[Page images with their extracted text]
┌────────
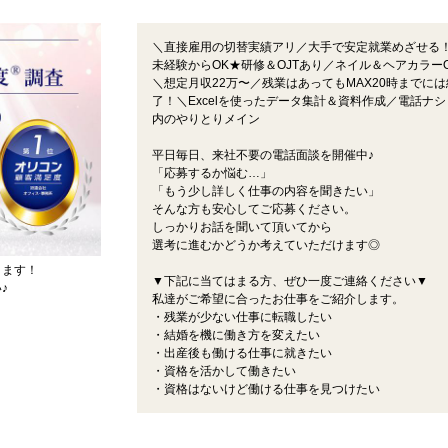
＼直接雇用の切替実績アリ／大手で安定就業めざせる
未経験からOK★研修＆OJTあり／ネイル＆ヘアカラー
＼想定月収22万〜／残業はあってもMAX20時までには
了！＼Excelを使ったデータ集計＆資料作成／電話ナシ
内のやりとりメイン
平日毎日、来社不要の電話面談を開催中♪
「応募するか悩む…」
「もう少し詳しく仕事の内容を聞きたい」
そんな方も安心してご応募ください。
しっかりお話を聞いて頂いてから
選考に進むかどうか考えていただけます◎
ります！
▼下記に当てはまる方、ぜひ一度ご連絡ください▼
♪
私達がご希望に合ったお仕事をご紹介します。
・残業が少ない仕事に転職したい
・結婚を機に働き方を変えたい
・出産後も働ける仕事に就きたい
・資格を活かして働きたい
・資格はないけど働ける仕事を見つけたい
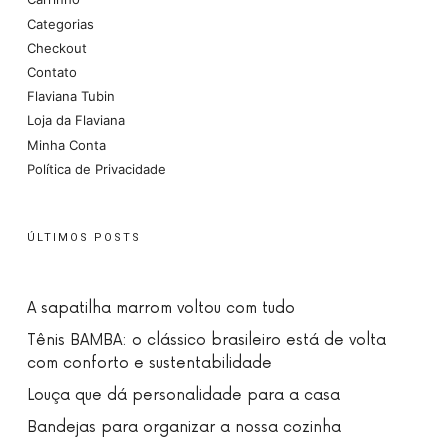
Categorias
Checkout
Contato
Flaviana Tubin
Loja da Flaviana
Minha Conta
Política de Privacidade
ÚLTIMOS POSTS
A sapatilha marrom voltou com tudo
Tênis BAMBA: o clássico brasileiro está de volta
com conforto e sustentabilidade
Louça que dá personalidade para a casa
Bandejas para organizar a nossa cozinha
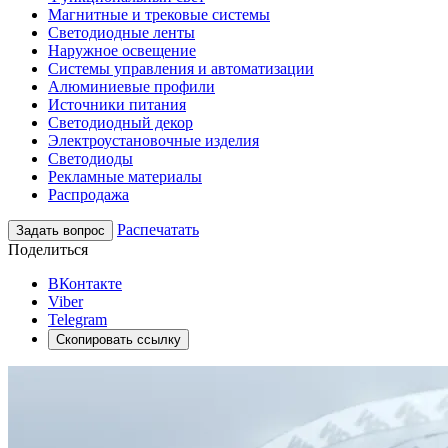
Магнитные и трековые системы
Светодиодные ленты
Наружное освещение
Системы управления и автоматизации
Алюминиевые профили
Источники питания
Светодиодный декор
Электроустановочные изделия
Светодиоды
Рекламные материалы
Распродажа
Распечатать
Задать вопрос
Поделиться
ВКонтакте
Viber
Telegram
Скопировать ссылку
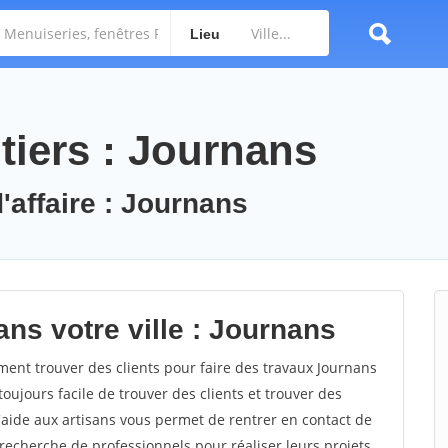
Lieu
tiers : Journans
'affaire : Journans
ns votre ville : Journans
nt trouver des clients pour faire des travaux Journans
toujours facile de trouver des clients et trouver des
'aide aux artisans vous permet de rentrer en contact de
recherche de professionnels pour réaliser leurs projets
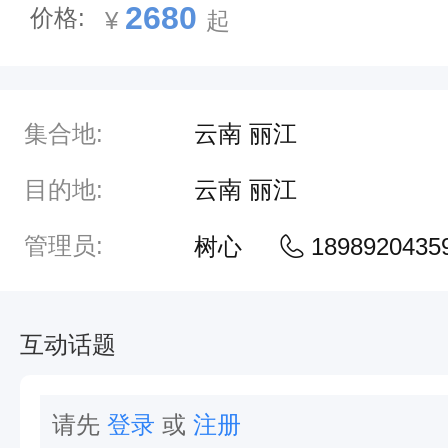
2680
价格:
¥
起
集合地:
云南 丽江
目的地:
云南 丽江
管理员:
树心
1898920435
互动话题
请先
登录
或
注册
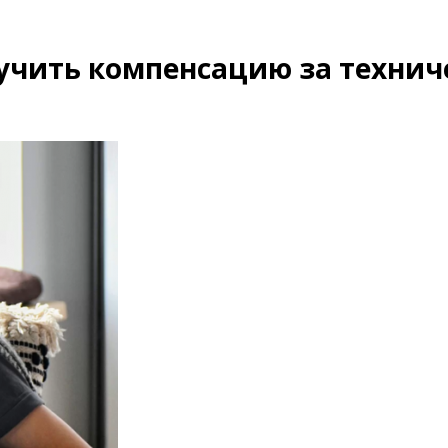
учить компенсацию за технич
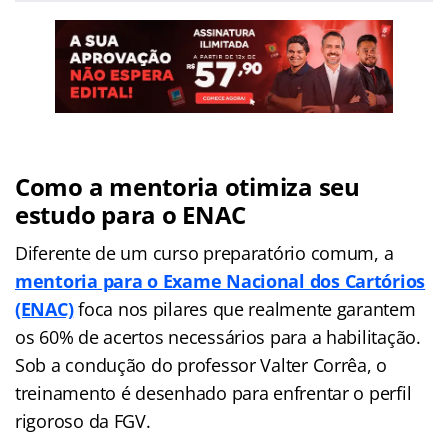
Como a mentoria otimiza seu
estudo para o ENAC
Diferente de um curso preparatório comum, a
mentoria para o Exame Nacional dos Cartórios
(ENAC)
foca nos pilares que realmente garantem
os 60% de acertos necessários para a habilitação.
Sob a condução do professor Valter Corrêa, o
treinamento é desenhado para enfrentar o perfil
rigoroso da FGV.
└────────
TASK TO COMPLETE: Copy out the text read from every item above without changing a character, and leave the pictures out of your answer.

ANSWER BOX:
＼直接雇用の切替実績アリ／大手で安定就業めざせる
未経験からOK★研修＆OJTあり／ネイル＆ヘアカラー
＼想定月収22万〜／残業はあってもMAX20時までには
了！＼Excelを使ったデータ集計＆資料作成／電話ナシ
内のやりとりメイン
平日毎日、来社不要の電話面談を開催中♪
「応募するか悩む…」
「もう少し詳しく仕事の内容を聞きたい」
そんな方も安心してご応募ください。
しっかりお話を聞いて頂いてから
選考に進むかどうか考えていただけます◎
ります！
▼下記に当てはまる方、ぜひ一度ご連絡ください▼
♪
私達がご希望に合ったお仕事をご紹介します。
・残業が少ない仕事に転職したい
・結婚を機に働き方を変えたい
・出産後も働ける仕事に就きたい
・資格を活かして働きたい
・資格はないけど働ける仕事を見つけたい
Categorias
Checkout
Contato
Flaviana Tubin
Loja da Flaviana
Minha Conta
Política de Privacidade
ÚLTIMOS POSTS
A sapatilha marrom voltou com tudo
Tênis BAMBA: o clássico brasileiro está de volta
com conforto e sustentabilidade
Louça que dá personalidade para a casa
Bandejas para organizar a nossa cozinha
Магнитные и трековые системы
Светодиодные ленты
Наружное освещение
Системы управления и автоматизации
Алюминиевые профили
Источники питания
Светодиодный декор
Электроустановочные изделия
Светодиоды
Рекламные материалы
Распродажа
Распечатать
Задать вопрос
Поделиться
ВКонтакте
Viber
Telegram
Скопировать ссылку
Lieu
tiers : Journans
'affaire : Journans
ns votre ville : Journans
nt trouver des clients pour faire des travaux Journans
toujours facile de trouver des clients et trouver des
'aide aux artisans vous permet de rentrer en contact de
recherche de professionnels pour réaliser leurs projets
2680
价格:
¥
起
集合地:
云南 丽江
目的地:
云南 丽江
管理员:
树心
1898920435
互动话题
请先
登录
或
注册
учить компенсацию за технич
Como a mentoria otimiza seu
estudo para o ENAC
Diferente de um curso preparatório comum, a
mentoria para o Exame Nacional dos Cartórios
(ENAC)
foca nos pilares que realmente garantem
os 60% de acertos necessários para a habilitação.
Sob a condução do professor Valter Corrêa, o
treinamento é desenhado para enfrentar o perfil
rigoroso da FGV.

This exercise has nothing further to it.